Post-hoc Stochastic Concept Bottleneck Models
This addresses the need for efficient, interpretable models in domains like healthcare or finance where retraining is infeasible, though it is incremental as it builds on existing CBM frameworks.
The paper tackled the problem of improving Concept Bottleneck Models (CBMs) under interventions without retraining, by introducing Post-hoc Stochastic Concept Bottleneck Models (PSCBMs) that add a covariance-prediction module to pre-trained CBMs, resulting in consistent matching or improvement in concept and target accuracy on real-world data and much better performance under interventions.

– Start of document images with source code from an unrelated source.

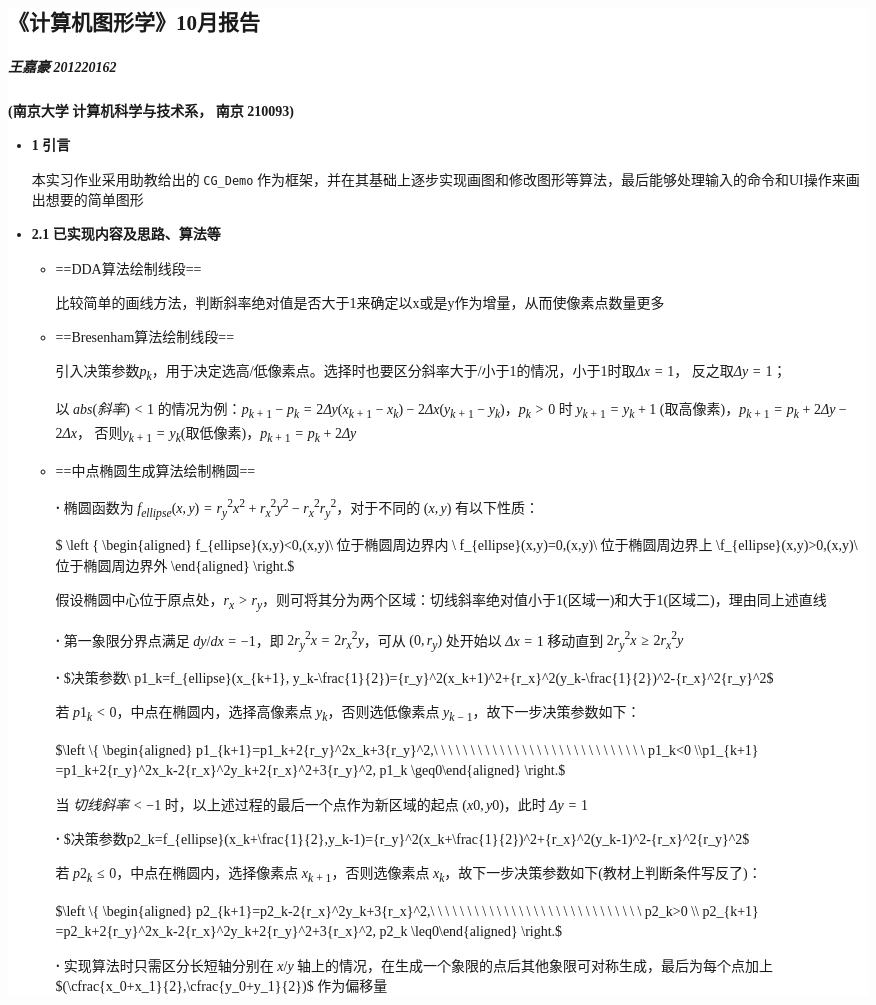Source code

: <font face="楷体">

## 《计算机图形学》10月报告

##### 王嘉豪 201220162

**(南京大学 计算机科学与技术系， 南京 210093)**

- **1 引言**

  本实习作业采用助教给出的 `CG_Demo` 作为框架，并在其基础上逐步实现画图和修改图形等算法，最后能够处理输入的命令和UI操作来画出想要的简单图形

- **2.1 已实现内容及思路、算法等**

  - ==DDA算法绘制线段==

    比较简单的画线方法，判断斜率绝对值是否大于1来确定以x或是y作为增量，从而使像素点数量更多

  - ==Bresenham算法绘制线段==

    引入决策参数$p_k$，用于决定选高/低像素点。选择时也要区分斜率大于/小于1的情况，小于1时取$\Delta x = 1$， 反之取$\Delta y = 1$；

    以 $abs(斜率) < 1$ 的情况为例：$p_{k+1} - p_k = 2\Delta y(x_{k+1} - x_k) - 2\Delta x(y_{k+1}-y_k)$，$p_k > 0$ 时 $y_{k+1} = y_k+1$ (取高像素)，$p_{k+1} = p_k + 2\Delta y-2\Delta x$， 否则$y_{k+1} = y_k$(取低像素)，$p_{k+1} = p_k + 2\Delta y$

  - ==中点椭圆生成算法绘制椭圆==

    **·** 椭圆函数为 $f_{ellipse}(x, y)={r_y}^2x^2+{r_x}^2y^2-{r_x}^2{r_y}^2$，对于不同的 $(x, y)$ 有以下性质：

    $ \left \{ \begin{aligned} f_{ellipse}(x,y)<0,(x,y)\ 位于椭圆周边界内 \\ f_{ellipse}(x,y)=0,(x,y)\ 位于椭圆周边界上 \\f_{ellipse}(x,y)>0,(x,y)\ 位于椭圆周边界外 \end{aligned} \right.$

    假设椭圆中心位于原点处，$r_x > r_y$，则可将其分为两个区域：切线斜率绝对值小于1(区域一)和大于1(区域二)，理由同上述直线

    **·** 第一象限分界点满足 $dy/dx=-1$，即 $2{r_y}^2x = 2{r_x}^2y$，可从 $(0, r_y)$ 处开始以 $\Delta x=1$ 移动直到 $2{r_y}^2x \geq 2{r_x}^2y$ 

    **·** $决策参数\ p1_k=f_{ellipse}(x_{k+1}, y_k-\frac{1}{2})={r_y}^2(x_k+1)^2+{r_x}^2(y_k-\frac{1}{2})^2-{r_x}^2{r_y}^2$ 

    若 $p1_k < 0$，中点在椭圆内，选择高像素点 $y_k$，否则选低像素点 $y_{k-1}$，故下一步决策参数如下：

    $\left \{ \begin{aligned} p1_{k+1}=p1_k+2{r_y}^2x_k+3{r_y}^2,\ \ \ \ \  \ \ \ \ \ \ \ \ \ \ \ \ \ \ \ \ \ \ \ \ \ \ \ \ p1_k<0 \\p1_{k+1} =p1_k+2{r_y}^2x_k-2{r_x}^2y_k+2{r_x}^2+3{r_y}^2, p1_k \geq0\end{aligned} \right.$

    当 $切线斜率<-1$ 时，以上述过程的最后一个点作为新区域的起点 $(x0, y0)$，此时 $\Delta y=1$

    **·** $决策参数p2_k=f_{ellipse}(x_k+\frac{1}{2},y_k-1)={r_y}^2(x_k+\frac{1}{2})^2+{r_x}^2(y_k-1)^2-{r_x}^2{r_y}^2$

    若 $p2_k \leq 0$，中点在椭圆内，选择像素点 $x_{k+1}$，否则选像素点 $x_k$，故下一步决策参数如下(教材上判断条件写反了)：

    $\left \{ \begin{aligned} p2_{k+1}=p2_k-2{r_x}^2y_k+3{r_x}^2,\ \ \ \ \  \ \ \ \ \ \ \ \ \ \ \ \ \ \ \ \ \ \ \ \ \ \ \ \ p2_k>0 \\ p2_{k+1} =p2_k+2{r_y}^2x_k-2{r_x}^2y_k+2{r_y}^2+3{r_x}^2, p2_k \leq0\end{aligned} \right.$

    **·** 实现算法时只需区分长短轴分别在 $x/y$ 轴上的情况，在生成一个象限的点后其他象限可对称生成，最后为每个点加上 $(\cfrac{x_0+x_1}{2},\cfrac{y_0+y_1}{2})$ 作为偏移量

Concept Bottleneck Models (CBMs) are interpretable models that predict the target variable through high-level human-understandable concepts, allowing users to intervene on mispredicted concepts to adjust the final output. While recent work has shown that modeling dependencies between concepts can improve CBM performance, especially under interventions, such approaches typically require retraining the entire model, which may be infeasible when access to the original data or compute is limited. In this paper, we introduce Post-hoc Stochastic Concept Bottleneck Models (PSCBMs), a lightweight method that augments any pre-trained CBM with a multivariate normal distribution over concepts by adding only a small covariance-prediction module, without retraining the backbone model. We propose two training strategies and show on real-world data that PSCBMs consistently match or improve both concept and target accuracy over standard CBMs at test time. Furthermore, we show that due to the modeling of concept dependencies, PSCBMs perform much better than CBMs under interventions, while remaining far more efficient than retraining a similar stochastic model from scratch.